Cordero Beatriz, Gómez Verónica, Platero-Prats Ana E, Revés Marc, Echeverría Jorge, Cremades Eduard, Barragán Flavia, Alvarez Santiago
Departament de Química Inorgànica and Institut de Química Teòrica i Computacional, Universitat de Barcelona, Martí i Franqués 1-11, 08028, Barcelona, Spain.
Dalton Trans. 2008 Jun 7(21):2832-8. doi: 10.1039/b801115j. Epub 2008 Apr 7.

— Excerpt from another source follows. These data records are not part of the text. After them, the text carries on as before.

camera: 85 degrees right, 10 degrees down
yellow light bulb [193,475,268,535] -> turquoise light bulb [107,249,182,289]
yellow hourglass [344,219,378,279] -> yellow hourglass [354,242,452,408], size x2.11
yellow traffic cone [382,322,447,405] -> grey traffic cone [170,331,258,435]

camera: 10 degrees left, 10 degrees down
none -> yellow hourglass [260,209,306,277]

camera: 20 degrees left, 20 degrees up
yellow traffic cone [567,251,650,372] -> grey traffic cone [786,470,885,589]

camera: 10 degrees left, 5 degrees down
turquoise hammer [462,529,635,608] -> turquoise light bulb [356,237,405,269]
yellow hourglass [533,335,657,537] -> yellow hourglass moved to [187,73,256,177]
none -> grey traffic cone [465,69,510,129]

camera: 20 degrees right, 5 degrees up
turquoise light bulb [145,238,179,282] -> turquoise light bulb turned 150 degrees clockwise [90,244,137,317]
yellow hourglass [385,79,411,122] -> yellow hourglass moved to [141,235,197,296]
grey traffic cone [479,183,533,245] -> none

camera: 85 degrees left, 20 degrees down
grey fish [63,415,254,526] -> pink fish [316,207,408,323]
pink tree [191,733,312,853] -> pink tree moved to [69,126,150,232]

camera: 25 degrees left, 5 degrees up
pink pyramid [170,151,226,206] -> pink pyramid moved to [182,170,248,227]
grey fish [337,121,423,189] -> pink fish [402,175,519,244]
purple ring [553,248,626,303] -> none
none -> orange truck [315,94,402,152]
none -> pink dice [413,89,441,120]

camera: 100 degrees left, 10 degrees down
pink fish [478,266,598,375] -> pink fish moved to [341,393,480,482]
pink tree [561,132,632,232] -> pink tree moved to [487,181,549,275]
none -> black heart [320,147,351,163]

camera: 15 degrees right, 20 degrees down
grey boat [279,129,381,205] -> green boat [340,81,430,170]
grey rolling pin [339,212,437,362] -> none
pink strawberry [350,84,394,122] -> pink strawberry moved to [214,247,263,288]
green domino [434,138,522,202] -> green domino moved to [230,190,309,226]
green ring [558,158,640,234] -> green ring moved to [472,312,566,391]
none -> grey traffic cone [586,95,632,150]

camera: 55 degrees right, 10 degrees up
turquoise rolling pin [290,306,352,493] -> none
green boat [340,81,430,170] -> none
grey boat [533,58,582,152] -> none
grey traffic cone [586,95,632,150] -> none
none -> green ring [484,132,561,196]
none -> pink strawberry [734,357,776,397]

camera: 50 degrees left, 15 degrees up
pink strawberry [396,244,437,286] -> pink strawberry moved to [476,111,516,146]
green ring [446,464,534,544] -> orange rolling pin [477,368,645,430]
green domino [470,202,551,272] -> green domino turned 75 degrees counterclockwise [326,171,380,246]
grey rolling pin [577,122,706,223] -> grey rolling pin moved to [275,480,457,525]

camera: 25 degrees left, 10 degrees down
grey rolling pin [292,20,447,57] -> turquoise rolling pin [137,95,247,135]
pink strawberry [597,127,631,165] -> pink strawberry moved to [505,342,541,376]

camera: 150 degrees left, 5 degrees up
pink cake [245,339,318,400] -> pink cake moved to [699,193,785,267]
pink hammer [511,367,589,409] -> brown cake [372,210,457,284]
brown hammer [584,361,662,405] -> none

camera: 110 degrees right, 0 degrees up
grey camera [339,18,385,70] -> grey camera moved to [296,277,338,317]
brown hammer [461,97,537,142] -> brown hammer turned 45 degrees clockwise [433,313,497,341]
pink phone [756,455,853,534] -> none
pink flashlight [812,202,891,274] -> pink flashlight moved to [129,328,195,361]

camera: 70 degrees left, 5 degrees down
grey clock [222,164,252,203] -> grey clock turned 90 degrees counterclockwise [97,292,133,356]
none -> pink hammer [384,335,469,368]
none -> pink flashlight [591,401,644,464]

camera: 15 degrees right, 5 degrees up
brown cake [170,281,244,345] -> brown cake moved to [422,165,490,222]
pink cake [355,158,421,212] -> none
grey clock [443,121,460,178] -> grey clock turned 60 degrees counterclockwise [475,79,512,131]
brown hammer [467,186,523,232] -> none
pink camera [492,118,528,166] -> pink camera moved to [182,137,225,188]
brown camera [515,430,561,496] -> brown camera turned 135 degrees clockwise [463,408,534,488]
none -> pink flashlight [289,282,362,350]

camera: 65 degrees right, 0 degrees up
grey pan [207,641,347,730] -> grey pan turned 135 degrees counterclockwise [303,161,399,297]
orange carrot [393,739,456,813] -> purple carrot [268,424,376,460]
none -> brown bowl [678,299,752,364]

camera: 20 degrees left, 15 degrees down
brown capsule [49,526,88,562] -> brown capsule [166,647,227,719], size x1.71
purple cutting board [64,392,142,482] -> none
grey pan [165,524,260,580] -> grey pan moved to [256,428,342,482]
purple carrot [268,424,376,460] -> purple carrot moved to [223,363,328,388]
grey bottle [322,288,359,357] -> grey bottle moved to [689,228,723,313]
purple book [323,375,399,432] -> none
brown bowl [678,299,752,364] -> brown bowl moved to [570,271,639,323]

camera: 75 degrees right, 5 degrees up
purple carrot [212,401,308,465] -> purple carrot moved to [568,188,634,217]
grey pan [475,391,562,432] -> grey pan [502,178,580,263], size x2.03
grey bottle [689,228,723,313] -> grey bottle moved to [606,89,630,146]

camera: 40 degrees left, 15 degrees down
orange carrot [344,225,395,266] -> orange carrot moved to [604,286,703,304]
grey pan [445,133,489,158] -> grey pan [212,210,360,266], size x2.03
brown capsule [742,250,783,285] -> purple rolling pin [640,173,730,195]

A new set of covalent atomic radii has been deduced from crystallographic data for most of the elements with atomic numbers up to 96. The proposed radii show a well behaved periodic dependence that allows us to interpolate a few radii for elements for which structural data is lacking, notably the noble gases. The proposed set of radii therefore fills most of the gaps and solves some inconsistencies in currently used covalent radii. The transition metal and lanthanide contractions as well as the differences in covalent atomic radii between low spin and high spin configurations in transition metals are illustrated by the proposed radii set.
根据原子序数高达96的大多数元素的晶体学数据,推导出了一组新的共价原子半径。所提出的半径呈现出良好的周期性依赖关系,这使我们能够为缺乏结构数据的元素(尤其是稀有气体)内插几个半径。因此,所提出的半径集填补了大部分空白,并解决了当前使用的共价半径中的一些不一致问题。所提出的半径集说明了过渡金属和镧系收缩以及过渡金属中低自旋和高自旋构型之间共价原子半径的差异。